• Assigned task
Could you reproduce the records word for word, starting at the very first line and ending with the line that contains "Телевизоры и аксессуары", including that line?

========

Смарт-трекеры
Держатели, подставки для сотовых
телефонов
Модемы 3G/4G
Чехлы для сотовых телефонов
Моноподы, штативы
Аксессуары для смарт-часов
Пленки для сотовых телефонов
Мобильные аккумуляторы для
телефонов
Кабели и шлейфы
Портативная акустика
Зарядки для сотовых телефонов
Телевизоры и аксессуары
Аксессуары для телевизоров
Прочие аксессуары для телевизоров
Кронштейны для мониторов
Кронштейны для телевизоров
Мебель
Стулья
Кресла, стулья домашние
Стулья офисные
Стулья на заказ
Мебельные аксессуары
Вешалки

========

• Response to the exercise
Смарт-трекеры
Держатели, подставки для сотовых
телефонов
Модемы 3G/4G
Чехлы для сотовых телефонов
Моноподы, штативы
Аксессуары для смарт-часов
Пленки для сотовых телефонов
Мобильные аккумуляторы для
телефонов
Кабели и шлейфы
Портативная акустика
Зарядки для сотовых телефонов
Телевизоры и аксессуары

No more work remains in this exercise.